Metamath Proof Explorer

Theorem mpets

Description: Member Partition-Equivalence Theorem in its shortest possible form: it shows that member partitions and comember equivalence relations are literally the same.
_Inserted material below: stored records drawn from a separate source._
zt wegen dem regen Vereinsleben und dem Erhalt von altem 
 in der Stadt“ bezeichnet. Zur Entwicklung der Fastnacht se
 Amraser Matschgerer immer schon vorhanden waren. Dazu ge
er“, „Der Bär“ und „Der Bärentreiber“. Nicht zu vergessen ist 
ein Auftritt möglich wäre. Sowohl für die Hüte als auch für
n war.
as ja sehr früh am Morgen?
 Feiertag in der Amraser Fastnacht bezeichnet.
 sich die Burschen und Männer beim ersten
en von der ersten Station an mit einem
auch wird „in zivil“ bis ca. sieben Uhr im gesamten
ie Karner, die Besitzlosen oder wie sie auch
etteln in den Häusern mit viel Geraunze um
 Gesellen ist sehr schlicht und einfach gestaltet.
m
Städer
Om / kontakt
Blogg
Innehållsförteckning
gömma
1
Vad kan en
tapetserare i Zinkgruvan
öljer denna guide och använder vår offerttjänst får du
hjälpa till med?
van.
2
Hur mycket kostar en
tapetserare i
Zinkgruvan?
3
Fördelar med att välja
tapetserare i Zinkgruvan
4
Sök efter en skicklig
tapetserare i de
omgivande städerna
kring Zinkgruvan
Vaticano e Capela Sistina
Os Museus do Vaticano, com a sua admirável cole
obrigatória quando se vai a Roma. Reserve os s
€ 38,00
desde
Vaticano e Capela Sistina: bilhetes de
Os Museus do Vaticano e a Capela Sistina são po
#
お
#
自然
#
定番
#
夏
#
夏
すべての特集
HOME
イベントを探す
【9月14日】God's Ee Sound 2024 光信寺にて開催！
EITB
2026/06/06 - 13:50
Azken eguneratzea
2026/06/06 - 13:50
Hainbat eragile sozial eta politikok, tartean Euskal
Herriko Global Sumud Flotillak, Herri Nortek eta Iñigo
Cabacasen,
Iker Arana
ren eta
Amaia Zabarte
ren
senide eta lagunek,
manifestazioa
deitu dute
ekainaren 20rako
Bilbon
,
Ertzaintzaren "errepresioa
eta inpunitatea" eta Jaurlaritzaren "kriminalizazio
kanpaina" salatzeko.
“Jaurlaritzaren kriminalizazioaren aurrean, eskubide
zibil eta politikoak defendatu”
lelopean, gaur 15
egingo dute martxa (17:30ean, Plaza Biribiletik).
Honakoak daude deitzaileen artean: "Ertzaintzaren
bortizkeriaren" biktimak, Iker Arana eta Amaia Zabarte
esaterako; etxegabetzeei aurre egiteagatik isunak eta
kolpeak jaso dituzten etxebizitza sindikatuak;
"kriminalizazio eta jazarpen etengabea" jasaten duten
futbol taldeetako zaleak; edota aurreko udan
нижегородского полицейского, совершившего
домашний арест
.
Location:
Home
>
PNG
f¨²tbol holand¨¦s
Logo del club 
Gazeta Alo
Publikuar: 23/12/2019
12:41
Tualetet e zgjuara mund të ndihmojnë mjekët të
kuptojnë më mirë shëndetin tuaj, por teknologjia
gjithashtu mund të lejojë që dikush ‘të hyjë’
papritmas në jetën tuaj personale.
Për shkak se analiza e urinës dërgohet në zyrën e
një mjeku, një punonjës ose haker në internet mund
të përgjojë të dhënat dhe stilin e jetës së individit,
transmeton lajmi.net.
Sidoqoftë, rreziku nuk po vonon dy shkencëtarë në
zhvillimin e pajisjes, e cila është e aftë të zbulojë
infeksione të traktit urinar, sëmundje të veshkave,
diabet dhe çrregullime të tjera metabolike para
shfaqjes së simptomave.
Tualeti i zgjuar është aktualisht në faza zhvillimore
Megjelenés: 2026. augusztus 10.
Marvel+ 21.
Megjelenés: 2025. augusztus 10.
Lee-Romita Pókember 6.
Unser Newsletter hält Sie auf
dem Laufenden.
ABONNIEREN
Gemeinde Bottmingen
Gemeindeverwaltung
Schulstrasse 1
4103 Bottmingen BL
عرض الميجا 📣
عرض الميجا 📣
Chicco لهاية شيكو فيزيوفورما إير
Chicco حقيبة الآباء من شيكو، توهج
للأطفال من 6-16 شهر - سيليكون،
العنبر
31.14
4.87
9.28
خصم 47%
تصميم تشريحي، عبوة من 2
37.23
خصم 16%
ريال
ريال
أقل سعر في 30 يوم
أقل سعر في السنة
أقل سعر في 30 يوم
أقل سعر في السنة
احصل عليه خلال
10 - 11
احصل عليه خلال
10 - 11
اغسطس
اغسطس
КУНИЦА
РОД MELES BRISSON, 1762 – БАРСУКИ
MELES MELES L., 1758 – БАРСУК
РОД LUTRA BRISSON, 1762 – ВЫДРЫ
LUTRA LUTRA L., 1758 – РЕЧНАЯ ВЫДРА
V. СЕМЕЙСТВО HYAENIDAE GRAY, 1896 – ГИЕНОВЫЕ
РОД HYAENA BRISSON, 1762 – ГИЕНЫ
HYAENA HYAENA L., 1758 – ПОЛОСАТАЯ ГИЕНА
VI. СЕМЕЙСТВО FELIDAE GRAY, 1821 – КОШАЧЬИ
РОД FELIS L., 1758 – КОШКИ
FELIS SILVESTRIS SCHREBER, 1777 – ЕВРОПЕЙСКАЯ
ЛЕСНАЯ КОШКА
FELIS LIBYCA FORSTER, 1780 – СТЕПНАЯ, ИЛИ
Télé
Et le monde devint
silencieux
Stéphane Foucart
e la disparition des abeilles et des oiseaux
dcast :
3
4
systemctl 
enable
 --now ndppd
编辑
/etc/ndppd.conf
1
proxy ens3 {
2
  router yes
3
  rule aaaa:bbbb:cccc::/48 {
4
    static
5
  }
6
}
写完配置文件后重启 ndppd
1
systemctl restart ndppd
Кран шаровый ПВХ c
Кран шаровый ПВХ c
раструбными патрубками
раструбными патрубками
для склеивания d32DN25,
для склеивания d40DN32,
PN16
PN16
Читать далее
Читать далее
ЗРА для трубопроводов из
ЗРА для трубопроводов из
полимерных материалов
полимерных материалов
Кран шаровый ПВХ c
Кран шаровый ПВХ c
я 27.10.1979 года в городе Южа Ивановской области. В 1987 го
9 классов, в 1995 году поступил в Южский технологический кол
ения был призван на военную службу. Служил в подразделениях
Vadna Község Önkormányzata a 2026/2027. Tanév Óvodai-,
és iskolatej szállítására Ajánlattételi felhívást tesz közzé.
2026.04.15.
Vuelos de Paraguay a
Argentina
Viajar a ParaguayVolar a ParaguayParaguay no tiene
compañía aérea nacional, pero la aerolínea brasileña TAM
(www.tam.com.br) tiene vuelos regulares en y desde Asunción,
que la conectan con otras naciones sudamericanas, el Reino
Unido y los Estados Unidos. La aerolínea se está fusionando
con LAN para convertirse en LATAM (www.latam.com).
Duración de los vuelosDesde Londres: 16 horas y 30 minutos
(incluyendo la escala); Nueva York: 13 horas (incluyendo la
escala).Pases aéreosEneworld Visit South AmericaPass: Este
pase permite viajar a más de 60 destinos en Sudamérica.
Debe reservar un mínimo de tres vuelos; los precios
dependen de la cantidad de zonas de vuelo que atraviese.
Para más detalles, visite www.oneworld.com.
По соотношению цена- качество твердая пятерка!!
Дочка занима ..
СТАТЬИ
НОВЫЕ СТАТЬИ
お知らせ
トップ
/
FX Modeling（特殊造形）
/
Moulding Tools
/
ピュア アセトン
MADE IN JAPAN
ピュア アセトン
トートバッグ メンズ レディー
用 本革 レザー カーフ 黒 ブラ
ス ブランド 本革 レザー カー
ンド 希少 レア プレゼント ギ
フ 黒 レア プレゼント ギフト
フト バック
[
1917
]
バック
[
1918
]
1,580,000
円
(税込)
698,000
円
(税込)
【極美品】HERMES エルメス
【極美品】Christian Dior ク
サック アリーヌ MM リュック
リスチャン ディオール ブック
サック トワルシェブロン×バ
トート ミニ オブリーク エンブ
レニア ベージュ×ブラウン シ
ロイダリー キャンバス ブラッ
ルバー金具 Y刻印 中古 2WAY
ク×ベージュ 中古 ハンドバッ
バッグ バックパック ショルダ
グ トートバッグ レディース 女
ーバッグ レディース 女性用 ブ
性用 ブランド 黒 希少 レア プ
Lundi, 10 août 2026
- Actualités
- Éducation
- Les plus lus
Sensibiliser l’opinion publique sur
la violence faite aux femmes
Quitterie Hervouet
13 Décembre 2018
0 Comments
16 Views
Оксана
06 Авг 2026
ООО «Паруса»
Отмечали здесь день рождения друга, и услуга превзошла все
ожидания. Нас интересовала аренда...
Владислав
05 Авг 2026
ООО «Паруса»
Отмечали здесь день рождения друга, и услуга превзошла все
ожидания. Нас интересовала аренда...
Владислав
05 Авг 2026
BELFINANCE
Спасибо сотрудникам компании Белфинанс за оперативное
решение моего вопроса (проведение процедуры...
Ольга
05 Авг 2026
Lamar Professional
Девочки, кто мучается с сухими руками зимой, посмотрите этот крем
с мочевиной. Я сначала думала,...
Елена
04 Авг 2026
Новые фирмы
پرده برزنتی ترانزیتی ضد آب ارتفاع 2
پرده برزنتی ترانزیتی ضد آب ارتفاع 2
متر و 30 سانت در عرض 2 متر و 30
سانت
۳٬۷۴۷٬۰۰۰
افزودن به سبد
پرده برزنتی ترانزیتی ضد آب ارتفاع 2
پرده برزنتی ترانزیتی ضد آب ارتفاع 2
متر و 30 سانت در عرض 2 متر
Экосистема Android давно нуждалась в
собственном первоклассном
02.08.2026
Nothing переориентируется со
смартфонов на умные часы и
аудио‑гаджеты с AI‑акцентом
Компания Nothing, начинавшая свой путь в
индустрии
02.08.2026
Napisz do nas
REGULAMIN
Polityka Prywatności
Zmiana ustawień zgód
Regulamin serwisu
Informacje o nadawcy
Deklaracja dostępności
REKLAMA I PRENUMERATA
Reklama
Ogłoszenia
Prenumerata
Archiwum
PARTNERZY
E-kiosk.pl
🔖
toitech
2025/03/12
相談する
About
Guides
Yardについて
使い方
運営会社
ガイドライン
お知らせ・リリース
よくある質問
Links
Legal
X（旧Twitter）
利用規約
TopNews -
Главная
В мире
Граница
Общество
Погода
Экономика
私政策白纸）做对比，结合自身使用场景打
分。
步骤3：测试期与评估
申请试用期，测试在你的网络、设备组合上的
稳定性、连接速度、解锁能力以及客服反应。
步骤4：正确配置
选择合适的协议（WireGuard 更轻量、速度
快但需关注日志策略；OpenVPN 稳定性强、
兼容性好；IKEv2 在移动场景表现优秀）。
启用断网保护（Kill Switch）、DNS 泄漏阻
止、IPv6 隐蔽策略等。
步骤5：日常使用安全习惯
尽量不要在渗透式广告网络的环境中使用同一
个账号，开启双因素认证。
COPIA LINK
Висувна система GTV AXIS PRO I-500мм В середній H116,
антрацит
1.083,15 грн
Cf. pet , the Partition-Equivalence Theorem, with general R . (Contributed by Peter Mazsa, 31-Dec-2024)

		Ref	Expression
	Assertion	mpets	$⊢ MembParts = CoMembErs$

Proof

Step	Hyp	Ref	Expression
1		mpets2	$⊢ a \in V \to (({E^{-1} ↾}_{a}) Parts a \leftrightarrow ≀ ({E^{-1} ↾}_{a}) Ers a)$
2	1	elv	$⊢ ({E^{-1} ↾}_{a}) Parts a \leftrightarrow ≀ ({E^{-1} ↾}_{a}) Ers a$
3	2	abbii	$⊢ \{a \| ({E^{-1} ↾}_{a}) Parts a\} = \{a \| ≀ ({E^{-1} ↾}_{a}) Ers a\}$
4		df-membparts	$⊢ MembParts = \{a \| ({E^{-1} ↾}_{a}) Parts a\}$
5		df-comembers	$⊢ CoMembErs = \{a \| ≀ ({E^{-1} ↾}_{a}) Ers a\}$
6	3 4 5	3eqtr4i	$⊢ MembParts = CoMembErs$